There are annual protests in Zagreb against the fact that one of its main squares is named after Tito, portrayed by demonstrators as a “terrorist” and mass-murderer: the anniversary of the Bleiburg Repatriations, which resulted in the death at partisan hands of innocent women and children as well as Ustasha soldiers and officials, is a highly-charged date for many Croats.
Nonetheless, Jovic argues that, as a new generation of post-Yugoslavs with no memory either of the country or the wars comes of age, they will start to explore the history and legacy of Yugoslavia for themselves, leaving aside the “myth-making” from both cowboys and Indians.
This may be an optimistic view. Dusan Janjic, a Serbian sociologist and expert on nationalism, says that there is little public interest in Yugoslavism as a concept in Serbia itself, nor the legacy of communism, though there is, as elsewhere, nostalgia for the relatively stable economic situation and guaranteed jobs.
The legacy of state-led development is as strong in Serbia as almost anywhere in the former Yugoslavia, with sections of the political class and the electorate resistant to the idea of selling assets to foreign investors. The belief that “we did this before without foreigners” is quite robust, despite the changed political reality – and a much-reduced domestic market.

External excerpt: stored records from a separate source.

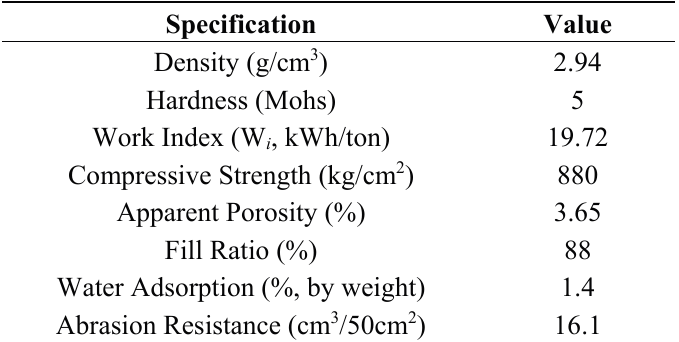
Table 1. Mechanical specifications of the basalt samples.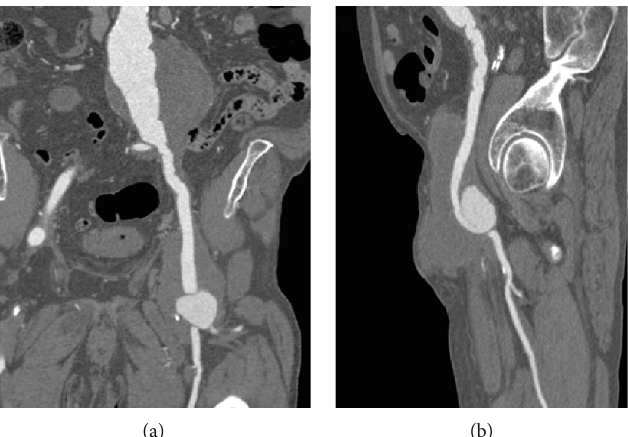
Figure 2: Patient ’ s CT angiography on admission: (a) asymptomatic 11cm juxtarenal abdominal aortic aneurysm with partially thrombosed 65 × 55 mm pseudoaneurysm in the left groin; (b) partially thrombosed 65 × 55 mm pseudoaneurysm in the left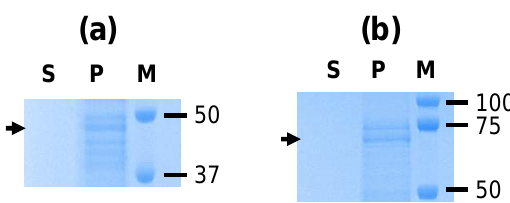
Figure 2. Sodium dodecyl sulfate polyacrylamide gel electrophoresis (SDS-PAGE) analyses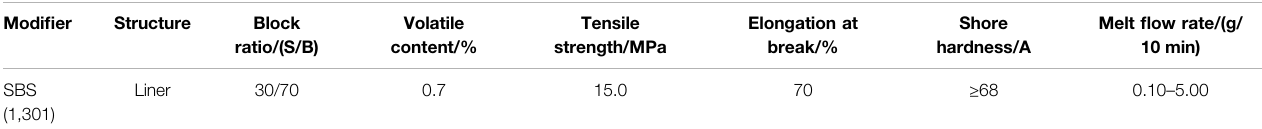
TABLE 2 | performance of SBS modi fi er.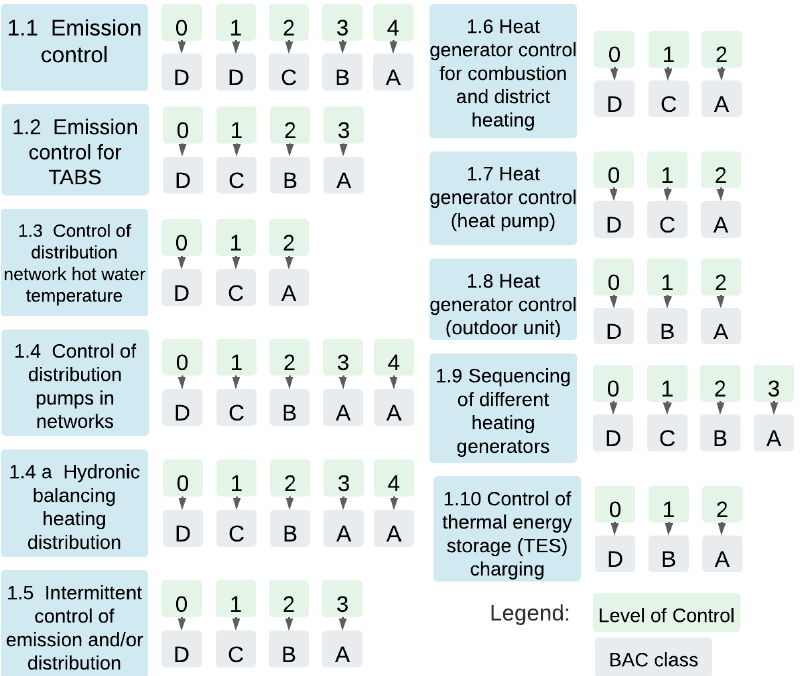
Figure 3. The 11 heating systems, their available control levels, and the reflective BACS efficiency class. Adapted from ISO 52120 ‐ 1:2022 [8].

Exceptions are Serbia’s minority communities, particularly Muslim Bosniaks, who tend to feel more affinity with multi-ethnic Yugoslavia. “It’s quite strange that, compared to the former USSR, or Romania, the memory is not so strong,” he tells bne IntelliNews. “The post-Tito and Milosevic periods are almost deleted, nobody discusses them, and that’s one of the serious problems, as that’s when our current political leadership emerged.”
For Janjic, the ties between the Serb-dominated Yugoslav intelligence service, politicians and organised crime, which emerged in the last two decades of communism, are one of its strongest, but least-discussed, legacies in Serbia.
Twenty-five years on, Yugoslavia is remembered for security of employment and public services, in contrast to the crisis-hit and resource-starved reality found in most of the republics today. For some, it also represents an absence of war. For others, this came at the price of the dictatorial crushing of national freedom and ambition. More nuanced interpretations, examining the meaning of Yugoslav identity, the birth of Yugoslavia as empires that had dominated it for centuries collapsed and the downsides of communism’s economic legacy, may take more years to take shape in the public discourse.
“We [at the MIJ] believe that there is no single memory and unique culture of Yugoslavia that we need to preserve,” says Zivanovic, back at the museum. “We think of Yugoslav heritage as a set of different values that are not necessarily positive. The objectives of the MIJ were defined not only as preserving that heritage, but also as collecting, researching, negotiating and sharing it.”
This article, published on Tito's official birthday, is the first in a series bne IntelliNews is running to mark the 25th anniversary of the split of Yugoslavia on June 25.